**Task objective**
In the answer, give only the lines from the one containing "ring mcp: (252, 290)" to the end of the listing below, each reproduced word for word.

**Dataset**

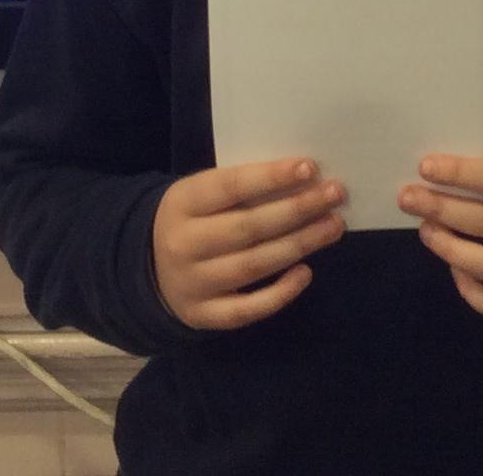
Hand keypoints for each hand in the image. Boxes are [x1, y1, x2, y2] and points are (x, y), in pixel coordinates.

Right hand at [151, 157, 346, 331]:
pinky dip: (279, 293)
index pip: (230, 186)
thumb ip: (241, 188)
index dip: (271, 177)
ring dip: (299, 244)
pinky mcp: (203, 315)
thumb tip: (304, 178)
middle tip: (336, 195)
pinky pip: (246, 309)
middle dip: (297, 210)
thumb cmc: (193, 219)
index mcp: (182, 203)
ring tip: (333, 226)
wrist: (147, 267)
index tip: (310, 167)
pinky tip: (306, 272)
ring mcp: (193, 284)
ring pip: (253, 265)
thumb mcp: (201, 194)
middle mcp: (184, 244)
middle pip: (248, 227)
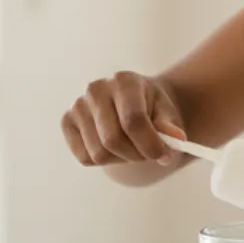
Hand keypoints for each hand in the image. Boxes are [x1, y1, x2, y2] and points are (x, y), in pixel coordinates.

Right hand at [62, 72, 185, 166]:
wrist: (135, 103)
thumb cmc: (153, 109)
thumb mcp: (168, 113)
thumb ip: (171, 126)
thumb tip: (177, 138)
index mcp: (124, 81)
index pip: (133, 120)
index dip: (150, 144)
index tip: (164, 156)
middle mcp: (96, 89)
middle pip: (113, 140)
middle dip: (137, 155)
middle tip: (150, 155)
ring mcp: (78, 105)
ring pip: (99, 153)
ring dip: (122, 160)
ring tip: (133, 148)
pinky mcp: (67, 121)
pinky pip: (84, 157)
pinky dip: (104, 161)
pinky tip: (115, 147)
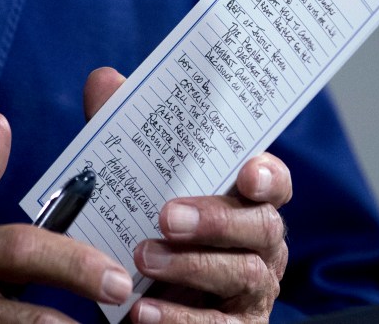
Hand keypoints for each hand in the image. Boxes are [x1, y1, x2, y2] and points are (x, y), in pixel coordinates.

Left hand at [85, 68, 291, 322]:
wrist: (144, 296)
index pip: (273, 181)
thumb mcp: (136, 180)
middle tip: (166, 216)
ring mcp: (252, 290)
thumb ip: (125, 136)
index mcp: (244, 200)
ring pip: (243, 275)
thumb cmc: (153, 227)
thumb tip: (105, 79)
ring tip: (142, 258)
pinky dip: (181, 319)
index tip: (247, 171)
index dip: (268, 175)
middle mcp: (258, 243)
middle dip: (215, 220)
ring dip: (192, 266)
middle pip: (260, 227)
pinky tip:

**Exercise response**
ring mcp: (252, 290)
thumb ip: (125, 136)
index mcp: (244, 200)
ring pip: (243, 275)
thumb cmc: (153, 227)
thumb tip: (105, 79)
ring tip: (142, 258)
pinky dip: (181, 319)
index tip: (247, 171)
index dip: (268, 175)
middle mcp: (258, 243)
middle dip: (215, 220)
ring dip: (192, 266)
middle pip: (260, 227)
pinky tip:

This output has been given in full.